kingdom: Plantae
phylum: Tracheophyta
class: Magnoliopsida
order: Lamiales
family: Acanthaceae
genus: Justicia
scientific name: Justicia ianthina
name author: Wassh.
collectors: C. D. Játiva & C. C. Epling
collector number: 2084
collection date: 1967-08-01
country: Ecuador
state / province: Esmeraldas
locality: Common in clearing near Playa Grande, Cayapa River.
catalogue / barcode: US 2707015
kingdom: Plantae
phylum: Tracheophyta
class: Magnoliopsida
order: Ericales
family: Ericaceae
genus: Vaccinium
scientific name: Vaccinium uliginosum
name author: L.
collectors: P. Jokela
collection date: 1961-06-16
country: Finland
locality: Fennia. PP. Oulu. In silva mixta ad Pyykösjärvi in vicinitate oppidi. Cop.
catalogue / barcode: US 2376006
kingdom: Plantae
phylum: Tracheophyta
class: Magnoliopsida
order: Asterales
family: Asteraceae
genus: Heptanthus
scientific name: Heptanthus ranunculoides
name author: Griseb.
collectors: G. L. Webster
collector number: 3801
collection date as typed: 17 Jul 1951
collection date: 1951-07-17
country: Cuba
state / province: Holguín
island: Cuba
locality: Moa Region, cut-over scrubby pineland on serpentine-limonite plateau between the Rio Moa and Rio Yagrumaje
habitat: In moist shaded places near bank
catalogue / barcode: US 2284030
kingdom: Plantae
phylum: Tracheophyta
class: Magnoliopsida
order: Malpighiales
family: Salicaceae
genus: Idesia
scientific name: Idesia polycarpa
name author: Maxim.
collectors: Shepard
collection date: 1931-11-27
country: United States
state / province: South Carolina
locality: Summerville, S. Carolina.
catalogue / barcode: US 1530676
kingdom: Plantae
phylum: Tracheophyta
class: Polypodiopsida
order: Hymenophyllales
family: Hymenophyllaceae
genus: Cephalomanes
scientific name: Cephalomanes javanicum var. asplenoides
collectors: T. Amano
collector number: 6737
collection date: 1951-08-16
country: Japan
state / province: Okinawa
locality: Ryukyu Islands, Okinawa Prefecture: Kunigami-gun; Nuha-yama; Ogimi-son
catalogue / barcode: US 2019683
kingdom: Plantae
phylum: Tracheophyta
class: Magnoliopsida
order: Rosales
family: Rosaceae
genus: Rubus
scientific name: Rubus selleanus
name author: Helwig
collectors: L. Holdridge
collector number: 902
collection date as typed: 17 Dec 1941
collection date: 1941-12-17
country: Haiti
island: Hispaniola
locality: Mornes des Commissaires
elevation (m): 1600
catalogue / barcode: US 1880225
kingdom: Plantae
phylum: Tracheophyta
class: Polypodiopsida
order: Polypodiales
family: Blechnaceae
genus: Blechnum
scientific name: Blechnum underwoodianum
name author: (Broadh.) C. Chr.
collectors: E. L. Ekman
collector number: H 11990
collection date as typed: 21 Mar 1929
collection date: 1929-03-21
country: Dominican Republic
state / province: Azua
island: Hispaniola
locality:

- - -

### WORK REQUIRED
Copy everything from the line containing "locality: Fennia. PP." down to the end of the entries, putting "catalog number" wherever "catalogue / barcode" appears and leaving the rest unchanged. Give only those lines.

### EXERCISE OUTPUT
locality: Fennia. PP. Oulu. In silva mixta ad Pyykösjärvi in vicinitate oppidi. Cop.
catalog number: US 2376006
kingdom: Plantae
phylum: Tracheophyta
class: Magnoliopsida
order: Asterales
family: Asteraceae
genus: Heptanthus
scientific name: Heptanthus ranunculoides
name author: Griseb.
collectors: G. L. Webster
collector number: 3801
collection date as typed: 17 Jul 1951
collection date: 1951-07-17
country: Cuba
state / province: Holguín
island: Cuba
locality: Moa Region, cut-over scrubby pineland on serpentine-limonite plateau between the Rio Moa and Rio Yagrumaje
habitat: In moist shaded places near bank
catalog number: US 2284030
kingdom: Plantae
phylum: Tracheophyta
class: Magnoliopsida
order: Malpighiales
family: Salicaceae
genus: Idesia
scientific name: Idesia polycarpa
name author: Maxim.
collectors: Shepard
collection date: 1931-11-27
country: United States
state / province: South Carolina
locality: Summerville, S. Carolina.
catalog number: US 1530676
kingdom: Plantae
phylum: Tracheophyta
class: Polypodiopsida
order: Hymenophyllales
family: Hymenophyllaceae
genus: Cephalomanes
scientific name: Cephalomanes javanicum var. asplenoides
collectors: T. Amano
collector number: 6737
collection date: 1951-08-16
country: Japan
state / province: Okinawa
locality: Ryukyu Islands, Okinawa Prefecture: Kunigami-gun; Nuha-yama; Ogimi-son
catalog number: US 2019683
kingdom: Plantae
phylum: Tracheophyta
class: Magnoliopsida
order: Rosales
family: Rosaceae
genus: Rubus
scientific name: Rubus selleanus
name author: Helwig
collectors: L. Holdridge
collector number: 902
collection date as typed: 17 Dec 1941
collection date: 1941-12-17
country: Haiti
island: Hispaniola
locality: Mornes des Commissaires
elevation (m): 1600
catalog number: US 1880225
kingdom: Plantae
phylum: Tracheophyta
class: Polypodiopsida
order: Polypodiales
family: Blechnaceae
genus: Blechnum
scientific name: Blechnum underwoodianum
name author: (Broadh.) C. Chr.
collectors: E. L. Ekman
collector number: H 11990
collection date as typed: 21 Mar 1929
collection date: 1929-03-21
country: Dominican Republic
state / province: Azua
island: Hispaniola
locality:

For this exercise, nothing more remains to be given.